→ Dataset content
━━━━━━━━━━━━━━━━━━━━

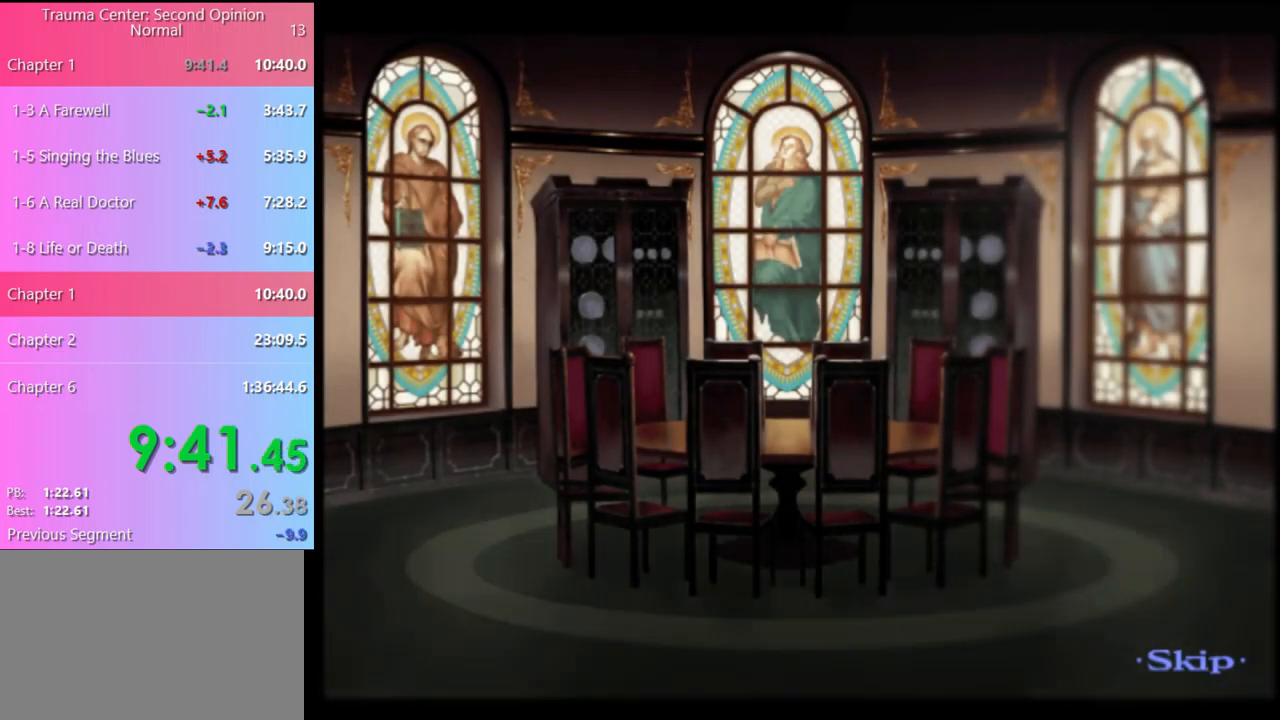
{"keys": [], "mouse": [], "events": []}
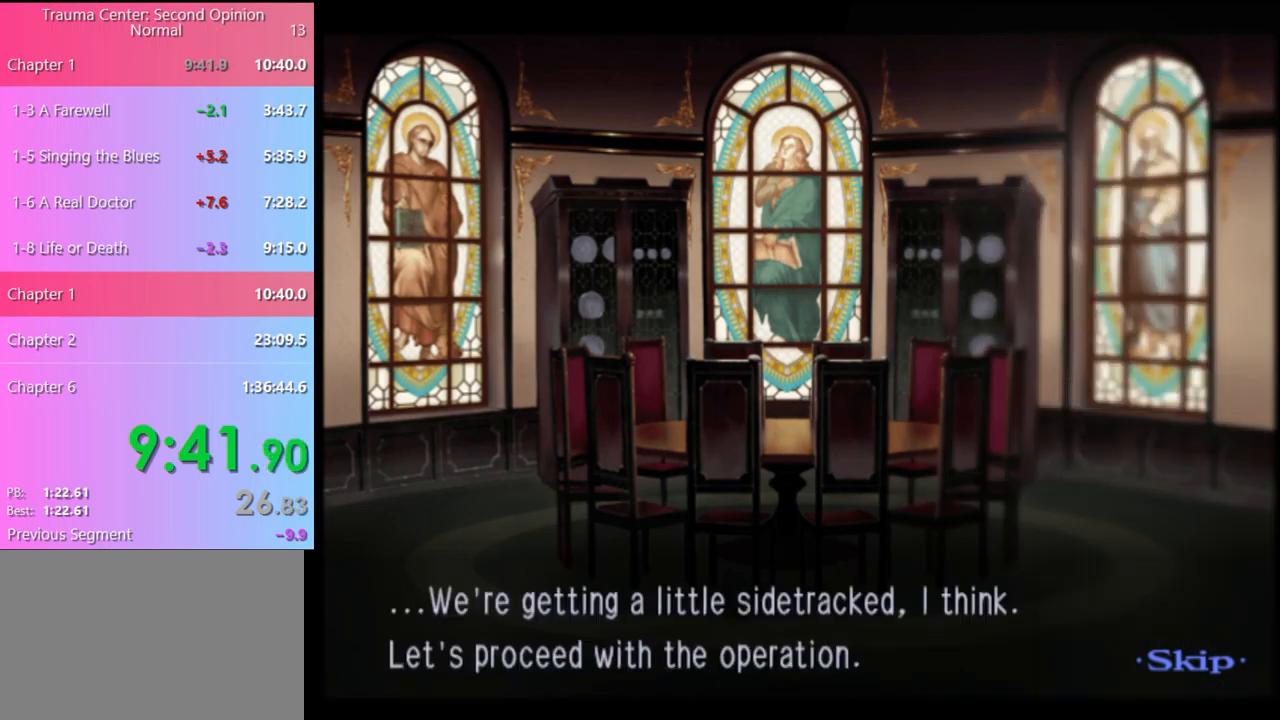
{"keys": [], "mouse": [], "events": []}
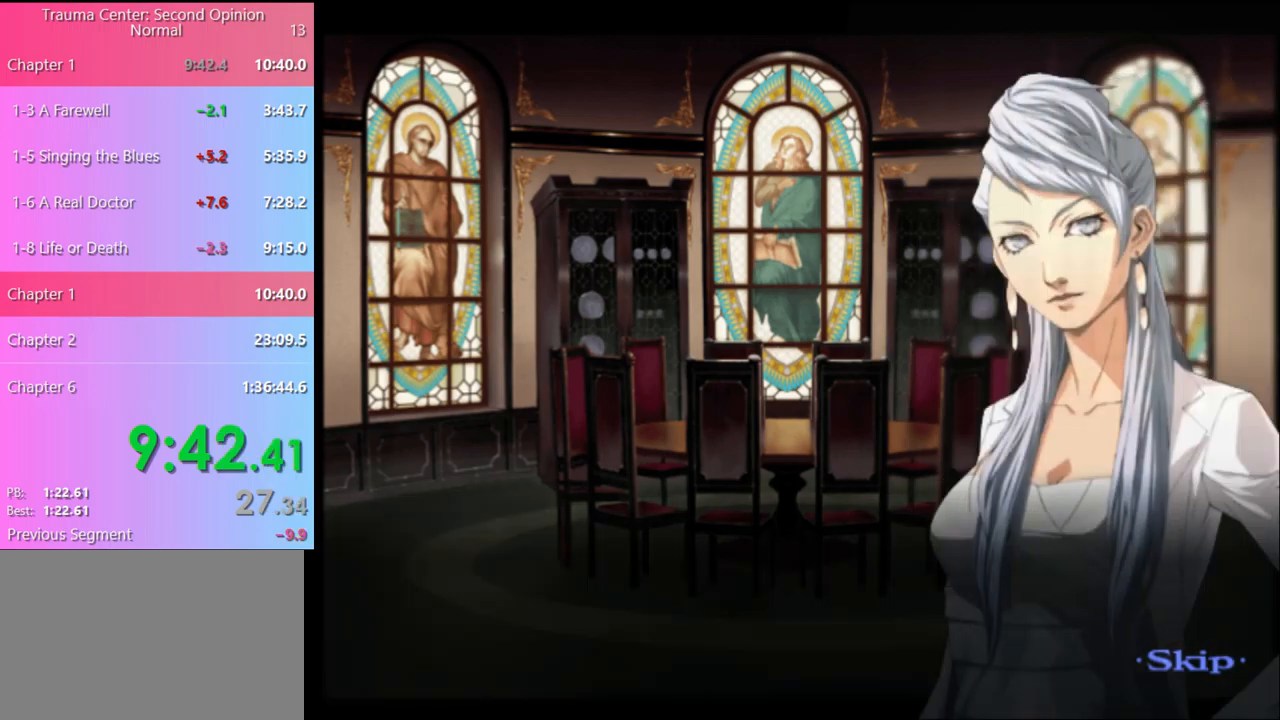
{"keys": [], "mouse": [], "events": []}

━━━━━━━━━━━━━━━━━━━━

Reproduce the material exactly. Pictures stay out.

→ Response area
{"keys": [], "mouse": [], "events": []}
{"keys": [], "mouse": [], "events": []}
{"keys": [], "mouse": [], "events": []}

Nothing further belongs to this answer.